Jude Law and Michael Caine Uncover "Sleuth"

New York Daily News, 7 October 2007
By Joe Neumaier

Turnabout is foul play in "Sleuth." The cat-and-mouse drama, opening Friday, is a wholesale revamp of Anthony Shaffer's 1970 play, made into a film in 1972 with Laurence Olivier playing an older mystery writer and Michael Caine as the young hothead in love with the other man's wife, who becomes enmeshed in a game of one-upsmanship. In this version, directed by Kenneth Branagh, Caine, 74, now plays wile Andrew Wyke, and Jude Law, 34, is Milo, the cocky chap who visits Andrew's English estate. (Caine and Law previously shared the role of laddie cad "Alfie," in 1966 and 2004, respectively.)

In the new "Sleuth," however, Nobel-winning playwright Harold Pinter used just the core of Shaffer's play, infusing it with loads of sexual tension. Recently, Caine and Law - "Lord Oscarville" and "the movie star," as Branagh calls them - riffed with their director ("Johnny Shakespeare boy") on what it's all about.

There's more to this film than just a two-man game of, "Who's tricking who?"

Kenneth Branagh: One of the things I loved about the script is that it delivers on its thriller aspects, but rereading it, and shooting it with the boys, made me think again about what it actually meant.

Michael Caine: Plus, there's a lot of humor in it. And in acting, you really do need to be a straight man, not a comedian. The straight man doesn't try to be funny. The more human and ordinary you are when saying dialogue that's this pointed, everyone in the audience thinks, "...Geez, he said that the way we all say things."

Jude Law: And that's very much Harold Pinter's style, isn't it? He sticks a knife in with a velvet glove.

The face-to-face showdown these guys have gets very tough, even physical.

KB: We didn't want to get in the way of Pinter's style and wit, but at the same time as a writer he gives an invitation to actors to [bring] moments of heat. Here, I think there's a real wildness. When Michael suddenly explodes, you feel like a skin has been peeled off as he growls, "My wife's mine! She belongs to me!" That feels like it's coming out of something very primal.

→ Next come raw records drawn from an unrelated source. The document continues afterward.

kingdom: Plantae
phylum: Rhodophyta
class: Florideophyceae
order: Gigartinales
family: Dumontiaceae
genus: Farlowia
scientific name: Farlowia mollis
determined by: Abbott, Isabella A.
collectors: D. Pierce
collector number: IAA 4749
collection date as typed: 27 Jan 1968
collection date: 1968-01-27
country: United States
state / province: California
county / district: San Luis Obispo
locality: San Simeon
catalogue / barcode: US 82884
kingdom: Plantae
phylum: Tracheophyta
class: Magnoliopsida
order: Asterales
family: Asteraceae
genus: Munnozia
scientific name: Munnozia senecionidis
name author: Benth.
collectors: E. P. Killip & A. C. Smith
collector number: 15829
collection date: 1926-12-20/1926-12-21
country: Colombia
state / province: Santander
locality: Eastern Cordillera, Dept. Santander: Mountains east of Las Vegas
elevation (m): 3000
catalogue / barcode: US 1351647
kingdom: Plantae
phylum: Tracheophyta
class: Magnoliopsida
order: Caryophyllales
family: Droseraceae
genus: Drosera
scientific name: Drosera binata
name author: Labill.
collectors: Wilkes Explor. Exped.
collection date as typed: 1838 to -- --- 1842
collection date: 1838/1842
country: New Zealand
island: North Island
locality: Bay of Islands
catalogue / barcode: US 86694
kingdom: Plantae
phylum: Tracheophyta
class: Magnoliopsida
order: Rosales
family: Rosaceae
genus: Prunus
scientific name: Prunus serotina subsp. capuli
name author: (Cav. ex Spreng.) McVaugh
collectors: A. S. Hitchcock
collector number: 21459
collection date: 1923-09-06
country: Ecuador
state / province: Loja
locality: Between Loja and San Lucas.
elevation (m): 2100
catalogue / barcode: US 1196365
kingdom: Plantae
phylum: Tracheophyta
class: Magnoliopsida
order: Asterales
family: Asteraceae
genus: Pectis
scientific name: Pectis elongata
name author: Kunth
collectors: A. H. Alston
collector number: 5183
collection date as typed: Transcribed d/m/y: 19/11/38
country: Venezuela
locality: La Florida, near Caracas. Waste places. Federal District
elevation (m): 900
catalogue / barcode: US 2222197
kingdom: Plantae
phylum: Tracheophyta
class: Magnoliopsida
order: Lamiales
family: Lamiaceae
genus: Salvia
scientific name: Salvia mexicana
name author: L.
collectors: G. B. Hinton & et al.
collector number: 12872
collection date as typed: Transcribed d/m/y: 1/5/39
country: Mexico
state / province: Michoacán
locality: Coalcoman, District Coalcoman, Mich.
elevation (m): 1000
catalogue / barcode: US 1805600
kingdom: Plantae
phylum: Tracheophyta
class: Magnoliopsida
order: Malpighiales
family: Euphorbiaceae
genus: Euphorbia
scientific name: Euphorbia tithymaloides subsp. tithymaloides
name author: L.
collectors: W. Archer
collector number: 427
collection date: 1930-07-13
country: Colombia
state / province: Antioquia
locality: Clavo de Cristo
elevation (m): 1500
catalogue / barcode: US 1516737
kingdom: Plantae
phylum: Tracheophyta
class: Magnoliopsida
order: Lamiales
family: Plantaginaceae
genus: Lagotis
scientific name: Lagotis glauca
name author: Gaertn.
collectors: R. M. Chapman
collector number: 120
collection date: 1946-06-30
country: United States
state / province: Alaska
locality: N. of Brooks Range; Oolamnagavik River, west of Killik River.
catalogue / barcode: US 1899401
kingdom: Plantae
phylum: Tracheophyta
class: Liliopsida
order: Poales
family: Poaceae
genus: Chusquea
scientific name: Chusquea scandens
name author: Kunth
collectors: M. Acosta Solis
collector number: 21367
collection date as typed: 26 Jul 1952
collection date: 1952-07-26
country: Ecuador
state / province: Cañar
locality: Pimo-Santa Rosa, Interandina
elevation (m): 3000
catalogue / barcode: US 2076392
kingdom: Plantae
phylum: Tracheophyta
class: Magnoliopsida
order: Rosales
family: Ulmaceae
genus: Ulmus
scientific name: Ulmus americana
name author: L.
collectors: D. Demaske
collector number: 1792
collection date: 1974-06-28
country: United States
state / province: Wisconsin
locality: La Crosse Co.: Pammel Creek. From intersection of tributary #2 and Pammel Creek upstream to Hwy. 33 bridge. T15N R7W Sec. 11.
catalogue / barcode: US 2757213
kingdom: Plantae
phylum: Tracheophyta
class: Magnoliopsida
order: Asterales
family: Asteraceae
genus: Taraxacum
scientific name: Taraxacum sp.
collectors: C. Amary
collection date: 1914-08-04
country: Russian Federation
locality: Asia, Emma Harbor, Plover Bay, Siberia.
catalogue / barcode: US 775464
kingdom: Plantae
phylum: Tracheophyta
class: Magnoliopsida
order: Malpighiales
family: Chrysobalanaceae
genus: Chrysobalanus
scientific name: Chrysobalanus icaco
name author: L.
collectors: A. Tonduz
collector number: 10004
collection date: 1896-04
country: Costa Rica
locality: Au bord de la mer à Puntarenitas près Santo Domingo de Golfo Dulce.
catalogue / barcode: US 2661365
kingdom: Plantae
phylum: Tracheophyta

JL: I think that's the key word: "Primal." And it was great fun to see, in hindsight, what came out of it, instead of anything that we'd planned. There are three stages to my character - first a sort-of presentation as Milo shows what he hopes to be seen as; then he performs, and shows what he's good at; and then the "reveal" of who this man is really going to be. A metamorphosis like that demands physicality.

You and Olivier didn't play the sexual dynamic that's in this one, Michael.

MC: No. The thing here is a homeoerotic subtext; in the earlier one, there was a massive class thing. And I played it in this new one as a lonely man who might want a companion, and ... the hell with the missus. Ken showed me a psychological treatise on morbid jealousy, in which there really are cases of men who tried to humiliate their wife's lover by engaging him in a homosexual relationship. Which would be the greatest humiliation for the woman, if her lover left her for the husband.

KB: And then we have this third character in the story, which is Andrew's house. It's a declaration of his personality, and used to overwhelm the younger man, in a way: "Here's my expensively designed home, here's my art collection, here's my complete mastery of everything technological, so don't think I'm not with it."

JL: Yet when [an offer comes], Milo does a very clever thing - he repeats the offer. It's like anything: If you asked, "You want to go to breakfast?" And I said, "You're ... asking me to go to breakfast," the mere repetition of it raises the stakes, without anything actually being decoded.

MC: We had three weeks of intense rehearsals. In '72, we had about five days of rehearsal. Olivier was having a nervous breakdown, 'cuz he didn't know what to do 'til he got a false moustache. It was more rehearsing a nervous breakdown!

JL: Wow!

KB: Both Michael and Jude burrowed into these roles in a way I hadn't ever seen from them previously. They are X-ray parts, and they were raw and vulnerable.

JL: I love seeing performances that don't require great physical change but that still make me say, "Did you see that?"

MC: I'm about to do a new role that actually requires a lot of change ... but when the director asked me to grow out my nose and ear hair, I said, "No, that's too much!" I'm not doing nose-hair parts. My wife said, "If you do that, I'll leave you!"